WHAT IS BEING ASKED:
Reproduce all records word for word.
[[ PROVIDED RECORDS, beginning ]]
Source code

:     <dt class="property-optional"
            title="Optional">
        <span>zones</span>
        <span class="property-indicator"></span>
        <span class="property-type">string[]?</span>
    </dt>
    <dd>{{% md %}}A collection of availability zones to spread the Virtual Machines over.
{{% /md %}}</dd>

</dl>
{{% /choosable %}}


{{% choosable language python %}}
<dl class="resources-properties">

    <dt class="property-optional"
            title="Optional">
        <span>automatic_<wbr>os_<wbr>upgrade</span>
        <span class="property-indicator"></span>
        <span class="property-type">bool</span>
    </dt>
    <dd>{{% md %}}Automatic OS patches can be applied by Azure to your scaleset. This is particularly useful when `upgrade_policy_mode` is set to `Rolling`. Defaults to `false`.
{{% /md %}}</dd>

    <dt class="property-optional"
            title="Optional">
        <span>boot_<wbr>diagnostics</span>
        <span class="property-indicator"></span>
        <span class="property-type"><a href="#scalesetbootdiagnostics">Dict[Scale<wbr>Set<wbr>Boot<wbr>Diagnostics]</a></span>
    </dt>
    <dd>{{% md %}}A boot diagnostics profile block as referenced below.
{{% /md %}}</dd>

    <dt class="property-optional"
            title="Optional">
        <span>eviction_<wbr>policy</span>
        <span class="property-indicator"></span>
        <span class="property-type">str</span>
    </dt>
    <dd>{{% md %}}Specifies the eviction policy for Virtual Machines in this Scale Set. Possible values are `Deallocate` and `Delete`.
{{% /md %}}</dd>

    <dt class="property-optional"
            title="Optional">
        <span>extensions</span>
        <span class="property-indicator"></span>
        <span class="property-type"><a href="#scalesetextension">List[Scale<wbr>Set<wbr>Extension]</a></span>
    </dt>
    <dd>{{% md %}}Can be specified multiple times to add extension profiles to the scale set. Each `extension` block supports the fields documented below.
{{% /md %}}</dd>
[[ PROVIDED RECORDS, end ]]
TASK SOLUTION:
Source code

:     <dt class="property-optional"
            title="Optional">
        <span>zones</span>
        <span class="property-indicator"></span>
        <span class="property-type">string[]?</span>
    </dt>
    <dd>{{% md %}}A collection of availability zones to spread the Virtual Machines over.
{{% /md %}}</dd>

</dl>
{{% /choosable %}}


{{% choosable language python %}}
<dl class="resources-properties">

    <dt class="property-optional"
            title="Optional">
        <span>automatic_<wbr>os_<wbr>upgrade</span>
        <span class="property-indicator"></span>
        <span class="property-type">bool</span>
    </dt>
    <dd>{{% md %}}Automatic OS patches can be applied by Azure to your scaleset. This is particularly useful when `upgrade_policy_mode` is set to `Rolling`. Defaults to `false`.
{{% /md %}}</dd>

    <dt class="property-optional"
            title="Optional">
        <span>boot_<wbr>diagnostics</span>
        <span class="property-indicator"></span>
        <span class="property-type"><a href="#scalesetbootdiagnostics">Dict[Scale<wbr>Set<wbr>Boot<wbr>Diagnostics]</a></span>
    </dt>
    <dd>{{% md %}}A boot diagnostics profile block as referenced below.
{{% /md %}}</dd>

    <dt class="property-optional"
            title="Optional">
        <span>eviction_<wbr>policy</span>
        <span class="property-indicator"></span>
        <span class="property-type">str</span>
    </dt>
    <dd>{{% md %}}Specifies the eviction policy for Virtual Machines in this Scale Set. Possible values are `Deallocate` and `Delete`.
{{% /md %}}</dd>

    <dt class="property-optional"
            title="Optional">
        <span>extensions</span>
        <span class="property-indicator"></span>
        <span class="property-type"><a href="#scalesetextension">List[Scale<wbr>Set<wbr>Extension]</a></span>
    </dt>
    <dd>{{% md %}}Can be specified multiple times to add extension profiles to the scale set. Each `extension` block supports the fields documented below.
{{% /md %}}</dd>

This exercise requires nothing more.